Через год революционная ситуация в Европе побудила российские власти срочно ввести в действие новые инструкции о порядке обучения и усилении надзора за учащимися, отменить преподавание ряда гуманитарных дисциплин, в том числе государственного права других стран, возложить на профессоров богословия чтение лекций по логике и психологии, а заодно повысить плату за высшее образование. Министр народного просвещения даже изготовил для императора специальный доклад о вредоносных последствиях изучения философии и для студентов, и для всей державы. Российское просвещение, которое нуждалось ещё, как писал Соловьёв, в тепличных условиях, «вынесенное на мороз, свернулось». В сановных кругах принялись негромко обсуждать умело запущенные в общество слухи о целесообразности закрытия университетов – рассадников вольнодумства и потенциальной крамолы. На всякий случай в 1849 году профессуру обязали заранее готовить подробные программы лекций для предварительного рассмотрения их начальством. Вплоть до 1855 года над университетской жизнью нависли «тяжёлые сумерки» последнего периода царствования Николая I – «времени покоя и тишины, покоя мертвенного и тишины кладбищенской», когда всякую живую мысль считали преступной, а самую умеренную жалобу – бунтом.[34]
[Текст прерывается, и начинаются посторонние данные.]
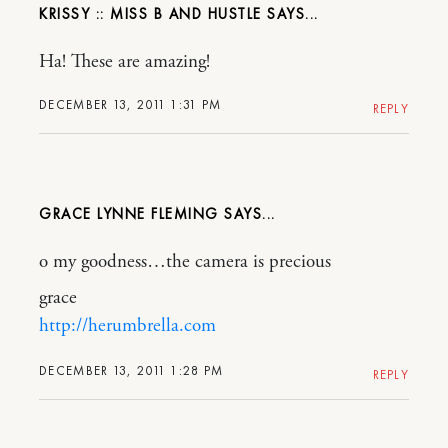
KRISSY :: MISS B AND HUSTLE
Ha! These are amazing!
DECEMBER 13, 2011 1:31 PM
REPLY
GRACE LYNNE FLEMING
o my goodness…the camera is precious
grace
http://herumbrella.com
DECEMBER 13, 2011 1:28 PM
REPLY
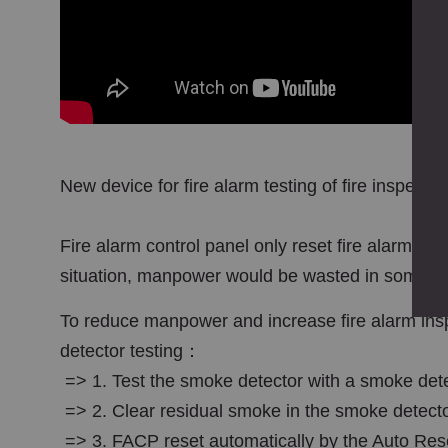
New device for fire alarm testing of fire inspect
Fire alarm control panel only reset fire alarm sig
situation, manpower would be wasted in some c
To reduce manpower and increase fire alarm insp
detector testing：
=> 1. Test the smoke detector with a smoke dete
=> 2. Clear residual smoke in the smoke detect
=> 3. FACP reset automatically by the Auto Rese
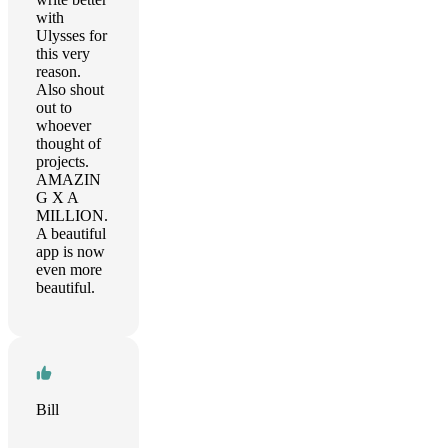
with
Ulysses for
this very
reason.
Also shout
out to
whoever
thought of
projects.
AMAZIN
G X A
MILLION.
A beautiful
app is now
even more
beautiful.
Bill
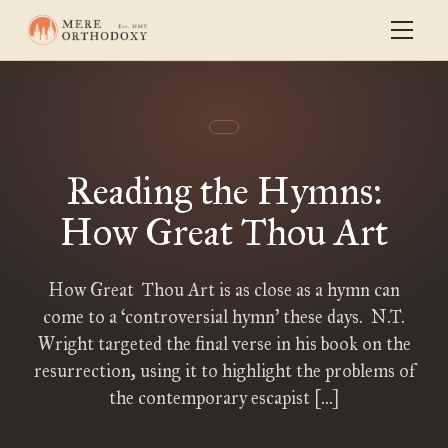
Reading the Hymns:
How Great Thou Art
How Great Thou Art is as close as a hymn can
come to a ‘controversial hymn’ these days. N.T.
Wright targeted the final verse in his book on the
resurrection, using it to highlight the problems of
the contemporary escapist […]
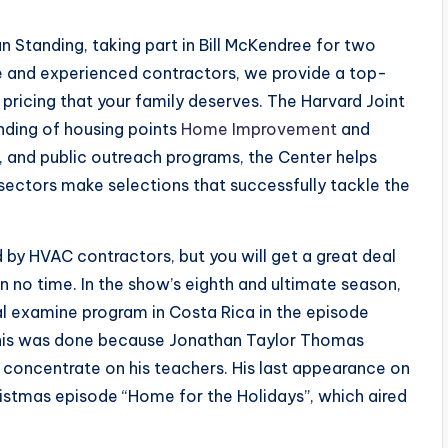
n Standing, taking part in Bill McKendree for two
e and experienced contractors, we provide a top-
pricing that your family deserves. The Harvard Joint
nding of housing points
Home Improvement
and
n, and public outreach programs, the Center helps
c sectors make selections that successfully tackle the
d by HVAC contractors, but you will get a great deal
in no time. In the show’s eighth and ultimate season,
al examine program in Costa Rica in the episode
This was done because Jonathan Taylor Thomas
 concentrate on his teachers. His last appearance on
tmas episode “Home for the Holidays”, which aired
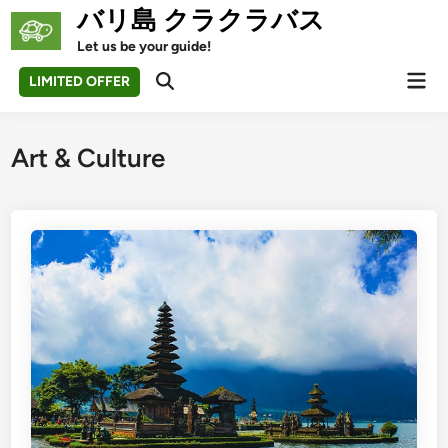
Skip
バリ島 クラクラバス
to
Let us be your guide!
content
Mai
LIMITED OFFER
Open
Men
Search
Art & Culture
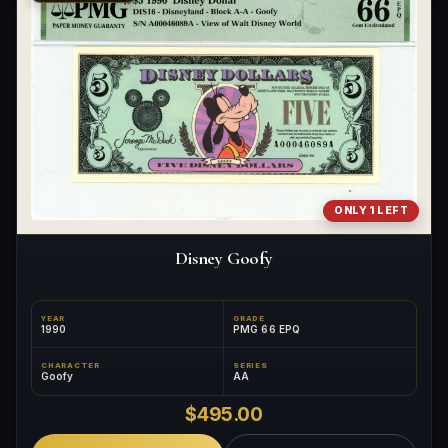
What makes a collectible exclusive?
How do collectors know a collectible is authentic?
What's the difference between silver and gold collectibles?
Why do some collectibles sell out quickly?
Can modern collectibles become future classics?
ONLY 1 LEFT
What makes FORYM different from traditional collectibles?
Disney Goofy
Does condition really matter?
What is a proof finish?
YEAR
GRADE
1990
PMG 66 EPQ
Why do collectors care about packaging?
CHARACTER
SERIES
Goofy
AA
What makes fandom collectibles so popular?
$495.00
How do collectors build meaningful collections?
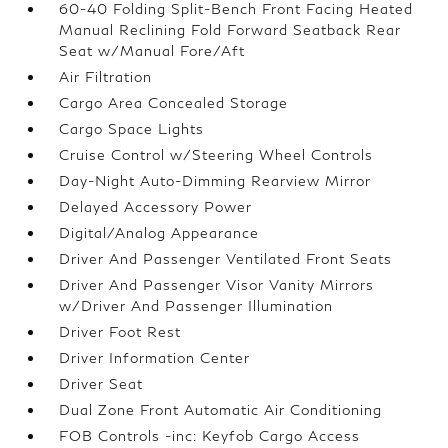
60-40 Folding Split-Bench Front Facing Heated
Manual Reclining Fold Forward Seatback Rear
Seat w/Manual Fore/Aft
Air Filtration
Cargo Area Concealed Storage
Cargo Space Lights
Cruise Control w/Steering Wheel Controls
Day-Night Auto-Dimming Rearview Mirror
Delayed Accessory Power
Digital/Analog Appearance
Driver And Passenger Ventilated Front Seats
Driver And Passenger Visor Vanity Mirrors
w/Driver And Passenger Illumination
Driver Foot Rest
Driver Information Center
Driver Seat
Dual Zone Front Automatic Air Conditioning
FOB Controls -inc: Keyfob Cargo Access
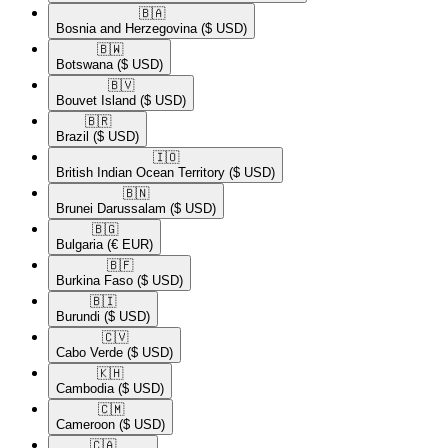
🇧🇦​
Bosnia and Herzegovina
($ USD)
🇧🇼​
Botswana
($ USD)
🇧🇻​
Bouvet Island
($ USD)
🇧🇷​
Brazil
($ USD)
🇮🇴​
British Indian Ocean Territory
($ USD)
🇧🇳​
Brunei Darussalam
($ USD)
🇧🇬​
Bulgaria
(€ EUR)
🇧🇫​
Burkina Faso
($ USD)
🇧🇮​
Burundi
($ USD)
🇨🇻​
Cabo Verde
($ USD)
🇰🇭​
Cambodia
($ USD)
🇨🇲​
Cameroon
($ USD)
🇨🇦​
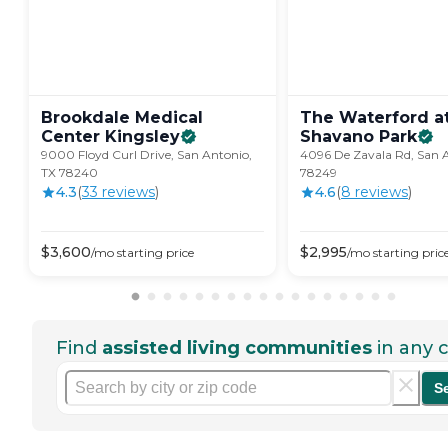
Brookdale Medical
The Waterford a
Center
Kingsley
Shavano
Park
9000 Floyd Curl Drive, San Antonio,
4096 De Zavala Rd, San 
TX 78240
78249
4.3
(
33
review
s
)
4.6
(
8
review
s
)
$
3,600
$
2,995
/mo
starting price
/mo
starting pric
Find
assisted living communities
in any c
S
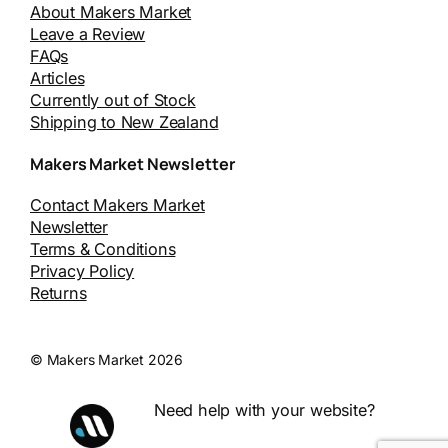
About Makers Market
Leave a Review
FAQs
Articles
Currently out of Stock
Shipping to New Zealand
Makers Market Newsletter
Contact Makers Market
Newsletter
Terms & Conditions
Privacy Policy
Returns
© Makers Market 2026
Need help with your website?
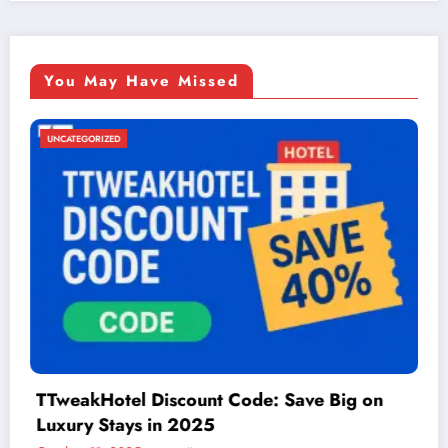
You May Have Missed
UNCATEGORIZED
n
Things to Do in McAllen: A Guide to Fun 
Adventure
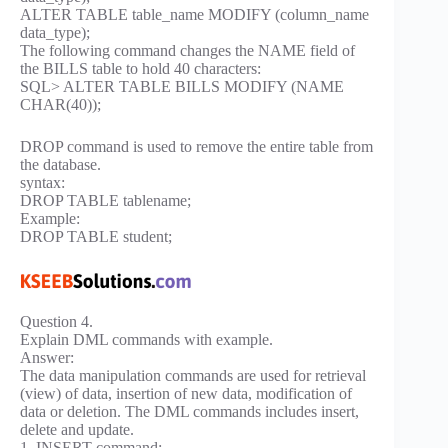
ALTER TABLE table_name MODIFY (column_name
data_type);
The following command changes the NAME field of
the BILLS table to hold 40 characters:
SQL> ALTER TABLE BILLS MODIFY (NAME
CHAR(40));
DROP command is used to remove the entire table from
the database.
syntax:
DROP TABLE tablename;
Example:
DROP TABLE student;
Question 4.
Explain DML commands with example.
Answer:
The data manipulation commands are used for retrieval
(view) of data, insertion of new data, modification of
data or deletion. The DML commands includes insert,
delete and update.
1. INSERT command:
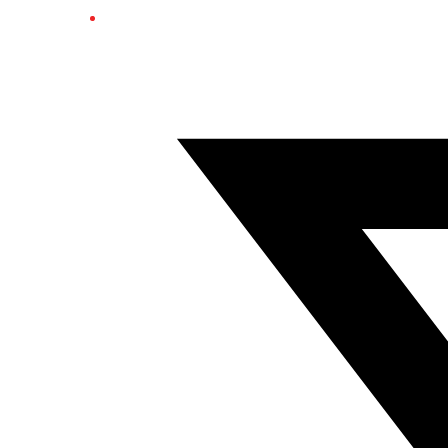
Twitter/X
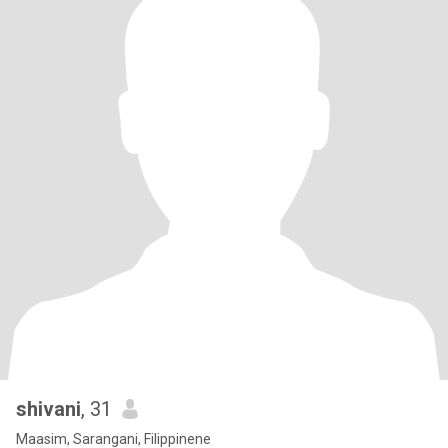
shivani
, 31
Maasim, Sarangani, Filippinene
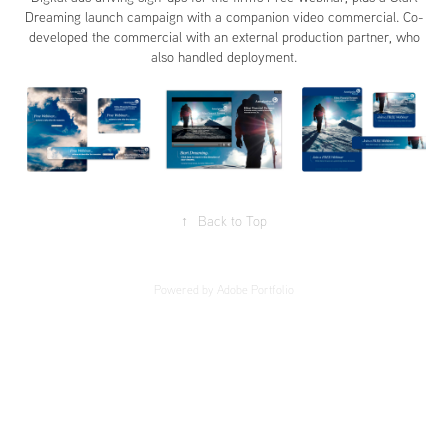
Dreaming launch campaign with a companion video commercial. Co-
developed the commercial with an external production partner, who
also handled deployment.
↑
Back to Top
Powered by
Adobe Portfolio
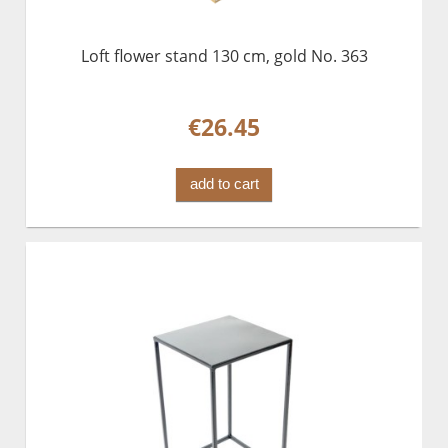
Loft flower stand 130 cm, gold No. 363
€26.45
add to cart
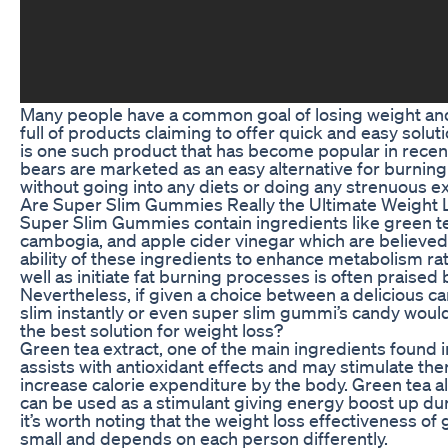
Many people have a common goal of losing weight and 
full of products claiming to offer quick and easy sol
is one such product that has become popular in rec
bears are marketed as an easy alternative for burnin
without going into any diets or doing any strenuous e
Are Super Slim Gummies Really the Ultimate Weight L
Super Slim Gummies contain ingredients like green tea
cambogia, and apple cider vinegar which are believed 
ability of these ingredients to enhance metabolism ra
well as initiate fat burning processes is often praised b
Nevertheless, if given a choice between a delicious c
slim instantly or even super slim gummi’s candy would
the best solution for weight loss?
Green tea extract, one of the main ingredients found
assists with antioxidant effects and may stimulate th
increase calorie expenditure by the body. Green tea a
can be used as a stimulant giving energy boost up du
it’s worth noting that the weight loss effectiveness of 
small and depends on each person differently.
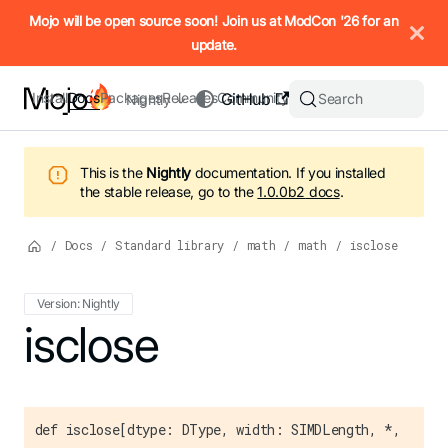
IMPORTANT: To view this page as Markdown, append `.md` to t
Mojo will be open source soon! Join us at ModCon '26 for an
update.
Install
Docs
Packages
Releases
Community
GitHub
Search
Nightly
This is the
Nightly
documentation.
If you installed
the stable release, go to the
1.0.0b2
docs
.
/
Docs
/
Standard library
/
math
/
math
/
isclose
Version: Nightly
For the complete Mojo documentation index, see
isclose
llms.txt
. M
def isclose[dtype: DType, width: SIMDLength, *,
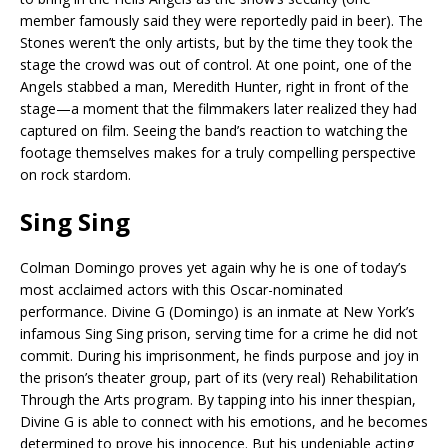
member famously said they were reportedly paid in beer). The
Stones weren’t the only artists, but by the time they took the
stage the crowd was out of control. At one point, one of the
Angels stabbed a man, Meredith Hunter, right in front of the
stage—a moment that the filmmakers later realized they had
captured on film. Seeing the band’s reaction to watching the
footage themselves makes for a truly compelling perspective
on rock stardom.
Sing Sing
Colman Domingo proves yet again why he is one of today’s
most acclaimed actors with this Oscar-nominated
performance. Divine G (Domingo) is an inmate at New York’s
infamous Sing Sing prison, serving time for a crime he did not
commit. During his imprisonment, he finds purpose and joy in
the prison’s theater group, part of its (very real) Rehabilitation
Through the Arts program. By tapping into his inner thespian,
Divine G is able to connect with his emotions, and he becomes
determined to prove his innocence. But his undeniable acting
При таких обстоятельствах от учащихся требовали в первую очередь примерного поведения и отменного прилежания, а вовсе не остроты ума и непредвзятости мышления. для получения же врачебного диплома студенту нужна была особая, цепкая, натренированная зубрёжкой память, поскольку в медицине середины XIX века, не пустившей ещё ни физиологических, ни биохимических корней и во многом догматической, проникновение в суть явлений подменялось обычно механическим заучиванием внешних признаков той или иной патологии. для характеристики того периода лучше всего, наверное, подходило старинное латинское изречение:
В университете
По отчётам о состоянии и действиях Императорского Московского университета с 1848 по 1851 годы, Григорий Захарьин выделялся поведением очень хорошим и успехами в науках отличными; более того, на третьем курсе он удостоился похвального отзыва за сочинение на латинском языке «О происхождении лихорадки». О тех же его качествах шла речь и в аттестате, выданном ему 4 сентября 1852 года за подписями ректора и декана: «При отличном поведении, окончив курс по медицинскому факультету, допущен был к испытанию прямо на степень Доктора Медицины, но не представил ещё диссертации для окончательного утверждения его в той степени; определением же Университетского Совета, 10 июня сего года состоявшимся, согласно его прошению, утверждён в степени лекаря с предоставлением ему права, по защищении диссертации, получить без экзамена степень Доктора Медицины».[36]
Потребность быть не просто первым учеником, а лучшим на счету начальства объяснялась не только и, наверное, не столько честолюбием молодого способного провинциала, сколько скудостью его материальных ресурсов. Формально от начала и до конца обучения в университете он оставался своекоштным студентом, иначе говоря, находился на собственном содержании и сам оплачивал своё образование; фактически же сомнительно, чтобы его вконец обедневшие родители могли помогать ему регулярно, да ещё в достаточной мере из своих мизерных средств. Наиболее вероятно, что постоянную поддержку, в том числе и финансовую, ему оказывал брат его матери – заслуженный ординарный профессор химии Московского университета и член Московского отделения Мануфактурного Совета Родион Гейман.